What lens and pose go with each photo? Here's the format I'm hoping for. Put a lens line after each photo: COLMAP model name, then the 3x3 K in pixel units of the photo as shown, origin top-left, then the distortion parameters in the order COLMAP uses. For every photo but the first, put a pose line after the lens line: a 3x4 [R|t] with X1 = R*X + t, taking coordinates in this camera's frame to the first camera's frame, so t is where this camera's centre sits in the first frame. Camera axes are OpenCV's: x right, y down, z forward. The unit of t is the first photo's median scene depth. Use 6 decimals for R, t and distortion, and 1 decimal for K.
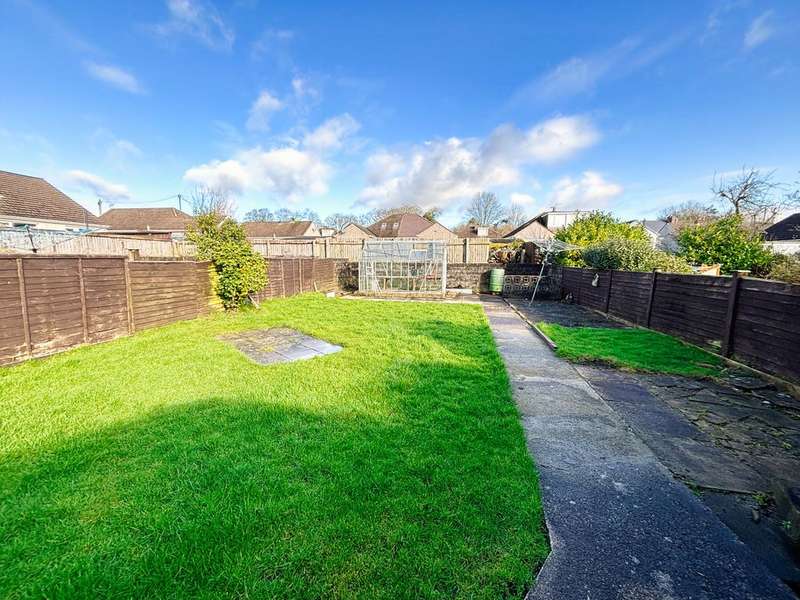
lens RADIAL K [[327.0, 0, 397.6], [0, 327.0, 299.6], [0, 0, 1]] dist [0.001512, -0.000008]
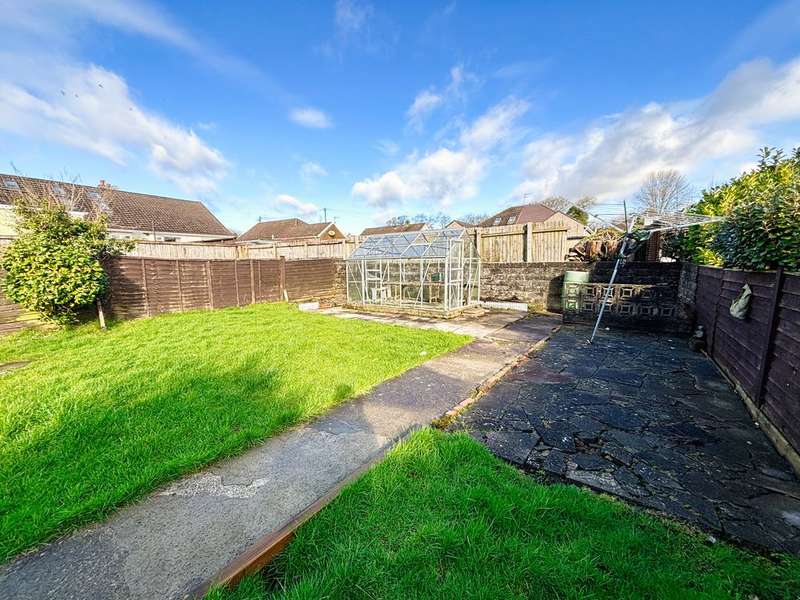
lens RADIAL K [[327.0, 0, 397.6], [0, 327.0, 299.6], [0, 0, 1]] dist [0.001512, -0.000008]
pose [[0.886336, 0.035681, -0.461666, 0.283906], [-0.036371, 0.999311, 0.007408, -0.033737], [0.461612, 0.010225, 0.887023, 0.311466]]
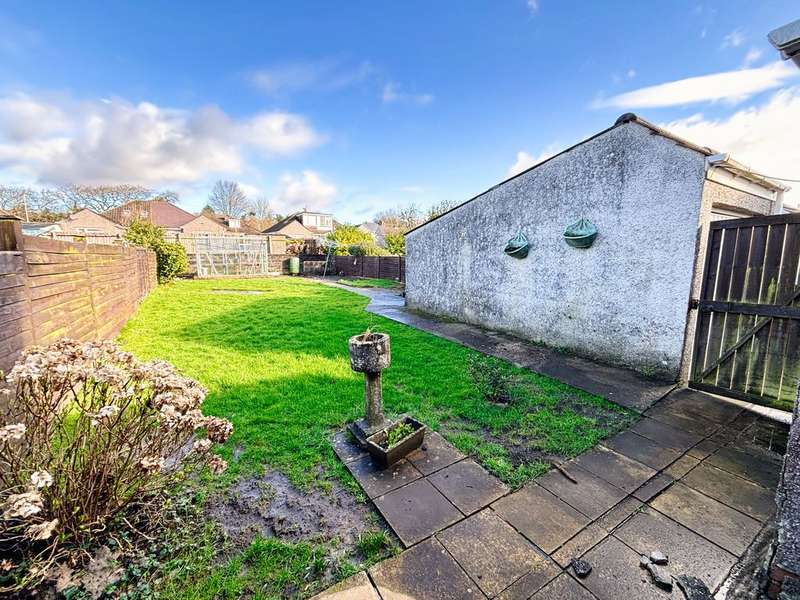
lens RADIAL K [[327.0, 0, 397.6], [0, 327.0, 299.6], [0, 0, 1]] dist [0.001512, -0.000008]
pose [[0.734813, -0.087129, 0.672650, -0.360297], [0.078548, 0.995974, 0.043202, 0.068098], [-0.673706, 0.021090, 0.738698, -0.413306]]
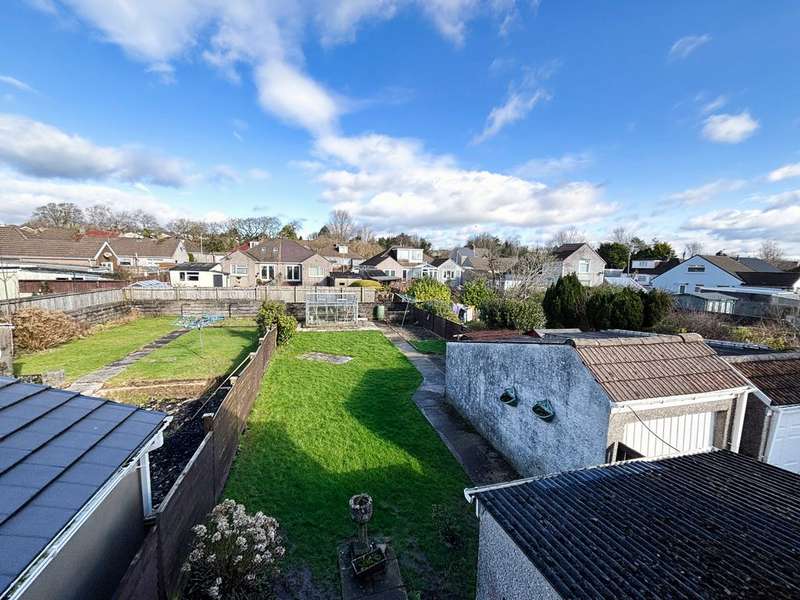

━━━━━━━━

§ **BRIEF**
The listing must be repeated word for word, and none of its pictures may appear in the copy.

§ **WRITTEN RESPONSE**
What lens and pose go with each photo? Here's the format I'm hoping for. Put a lens line after each photo: COLMAP model name, then the 3x3 K in pixel units of the photo as shown, origin top-left, then the distortion parameters in the order COLMAP uses. For every photo but the first, put a pose line after the lens line: a 3x4 [R|t] with X1 = R*X + t, taking coordinates in this camera's frame to the first camera's frame, so t is where this camera's centre sits in the first frame. Camera axes are OpenCV's: x right, y down, z forward. The unit of t is the first photo's median scene depth. Use 6 decimals for R, t and distortion, and 1 decimal for K.
lens RADIAL K [[327.0, 0, 397.6], [0, 327.0, 299.6], [0, 0, 1]] dist [0.001512, -0.000008]
lens RADIAL K [[327.0, 0, 397.6], [0, 327.0, 299.6], [0, 0, 1]] dist [0.001512, -0.000008]
pose [[0.886336, 0.035681, -0.461666, 0.283906], [-0.036371, 0.999311, 0.007408, -0.033737], [0.461612, 0.010225, 0.887023, 0.311466]]
lens RADIAL K [[327.0, 0, 397.6], [0, 327.0, 299.6], [0, 0, 1]] dist [0.001512, -0.000008]
pose [[0.734813, -0.087129, 0.672650, -0.360297], [0.078548, 0.995974, 0.043202, 0.068098], [-0.673706, 0.021090, 0.738698, -0.413306]]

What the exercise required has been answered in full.